[Things to do]
- a) Reproduce the passage of the Eshun securities order starting at "3. THAT pursuant" and ending at "apply to Eshun.", substituting "Securities Act" for each "Act".
- b) List every numbered provision of The Securities Act that the Eshun securities order cites.

INGRAM JEFFREY ESHUN

WHEREAS:

(A) On February 24, 2004, The Manitoba Securities Commission (the "Commission") issued a Notice of Hearing (the "Notice") giving notice of its intention to hold a hearing (the "Hearing") to consider whether or not it was in the public interest to grant an order pursuant to subsections 19(5) and 148.1 of The Securities Act (the "Act") with respect to Ingram Jeffrey Eshun ("Eshun");

(B) Staff of the Commission and Eshun entered into a Settlement Agreement (a copy of which is attached as Schedule "A") dated November 16, 2006 (the "Settlement Agreement"), which proposed settlement of the proceedings initiated by the Notice, subject to the approval of the Commission;

(C) Eshun has consented to the issuance of this Order and has waived his right to a full hearing;

(D) The Commission has reviewed the Settlement Agreement and is of the opinion that it is in the public interest to make this Order.

IT IS ORDERED:

1. THAT the Settlement Agreement, Schedule "A", be and the same is hereby approved.

2. THAT Eshun will pay an administrative penalty of $10,000 with a payment of $1,500 to be paid forthwith and the balance to be paid within 12 months from such approval.

3. THAT pursuant to subsection 19(5) of the Act:

i) subsection 19(1) of the Act does not, with respect to such of the trades referred to in that section, apply to Eshun; and

ii) subsection 19(2) of the Act does not, with respect to such securities referred to in that section, apply to Eshun.

BY ORDER OF THE COMMISSION

Director, Legal and Enforcement

SCHEDULE "A"

SETTLEMENT AGREEMENT

BETWEEN:

INGRAM JEFFREY ESHUN
-AND
STAFF OF THE MANITOBA SECURITIES COMMISSION

The Manitoba Securities Commission
500 — 400 St. Mary Avenue
Winnipeg, Manitoba
R3C 4K5

 

SETTLEMENT AGREEMENT

A. INTRODUCTION

By way of Notice of Hearing and a Statement of Allegations (collectively the "Notice of Hearing") of Staff of The Manitoba Securities Commission (the "Commission") notice was given to Ingram Jeffrey Eshun ("Eshun") to consider:

(a) whether or not it is in the public interest to order, pursuant to subsection 19(5) of the The Securities Act . (the "Act"), that subsections 19(1) and 19(3) of the Act do not apply to Eshun with respect to such of the trades referred to in those sections and that subsection 19(2) of the Act does not apply to Eshun with respect to such of the securities referred to in that section;

(b) whether or not it is in the public interest to order that Eshun pay an administrative penalty pursuant to Section 148.1 of the Act;

(c) whether or not it is in the public interest to order that Eshun pay the costs of and incidental to the hearing;

(d) whether or not it is in the public interest to make any other order or orders.

[Data excerpt]
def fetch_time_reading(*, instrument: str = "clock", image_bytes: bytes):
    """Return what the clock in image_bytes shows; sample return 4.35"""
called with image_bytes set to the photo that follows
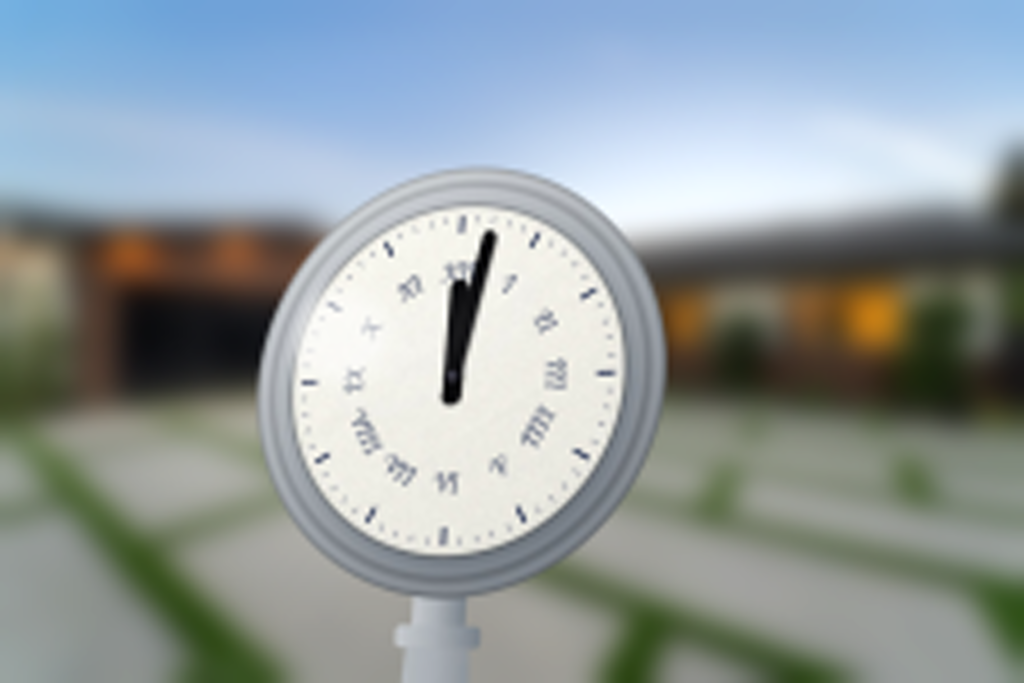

[Answers below]
- a)
3. THAT pursuant to subsection 19(5) of the Securities Act:

i) subsection 19(1) of the Securities Act does not, with respect to such of the trades referred to in that section, apply to Eshun; and

ii) subsection 19(2) of the Securities Act does not, with respect to such securities referred to in that section, apply to Eshun.

- b) 19(1), 19(2), 19(3), 19(5), 148.1